Pro Tip: You can distinguish between the fence lizard and the whiptails on the basis of their tail length.

Let’s take a closer look at the differences between fence lizards and whiptails.

Eastern fence lizards are the first lizards to emerge in the spring. (Photo by Jennifer Macke)

Eastern Fence Lizard (Sceloporus undulatus)

Fence lizards have blue patches on their chin and belly, giving them the common name “Blue-belly.” (Photo by Jennifer Macke)

The first lizards to emerge in spring are also the most common: the fence lizard. This lizard goes by several different common names, including Swift, Prairie Lizard, and Blue-belly. Some individuals, especially juveniles, have a herringbone-like pattern of dark brown markings on a light brown body. Some adults also have this pattern, or their markings may fade to a uniform gray-brown.

Fence lizards have blue patches on their chin and belly, giving them the common name Blue-belly. These patches are larger and more obvious in males than in females. In spring, you may see a male Fence lizard doing “push-ups” in order to display his blue belly to a nearby female.

The Whiptail Lizard Family (Aspidoscelis spp.)

A plateau striped whiptail lizard, one of five whiptail species that occur in our area. (Photo by Selvi Viswanathan)

The whiptails are a group of related species named for their long, thin tails. We have five whiptail species that occur in our area, but even experts have difficulty distinguishing some of the species at a glance. The whiptails require very warm temperatures to be active, and thus their emergence comes later in spring.

Whiptails are very fast-moving.

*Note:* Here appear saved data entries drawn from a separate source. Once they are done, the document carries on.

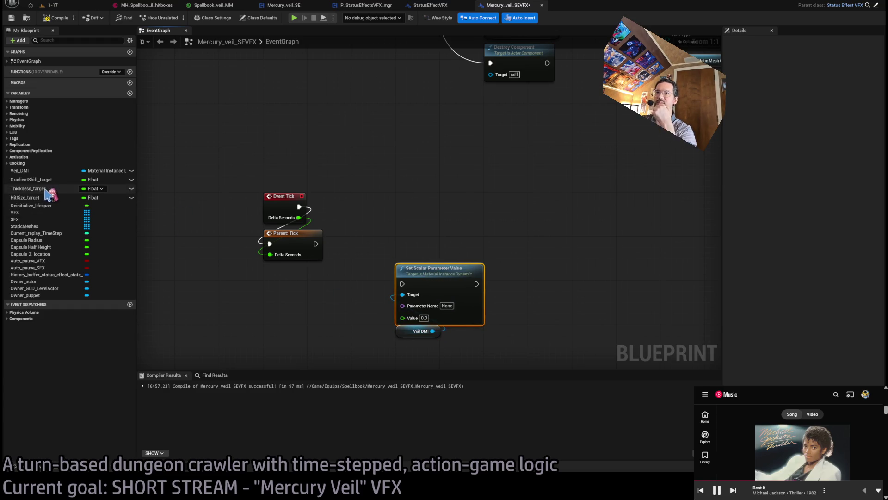
pyautogui.scroll(-2, 456, 244)
pyautogui.scroll(-1, 573, 274)
pyautogui.moveTo(454, 284)
pyautogui.mouseDown()
pyautogui.moveTo(486, 222)
pyautogui.moveTo(518, 185)
pyautogui.moveTo(592, 143)
pyautogui.moveTo(516, 147)
pyautogui.mouseUp()
pyautogui.scroll(3, 509, 134)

They often display jerky start-stop movements, which can create a unique sound when they move through leaf litter or dry grass.

Most whiptails have “racing stripes” running the length of their body. Like fence lizards, the whiptails have courtship rituals in springtime, so spend some time watching their antics.

Pro Tip: Listen for lizards moving under bushes.

Other Lizard Species

A horned lizard in the Jemez Mountains. (Photo by Beth Cortright)

Some of the less-common lizards in the local area include the tree lizard, the horned lizard (also known as horny toads), the many-lined skink, and the collared lizard. For additional information and photos, check out PEEC’s online Reptile Guide.

Now that you are an instant expert, see if you can observe some basking lizards and watch their interesting behaviors this spring!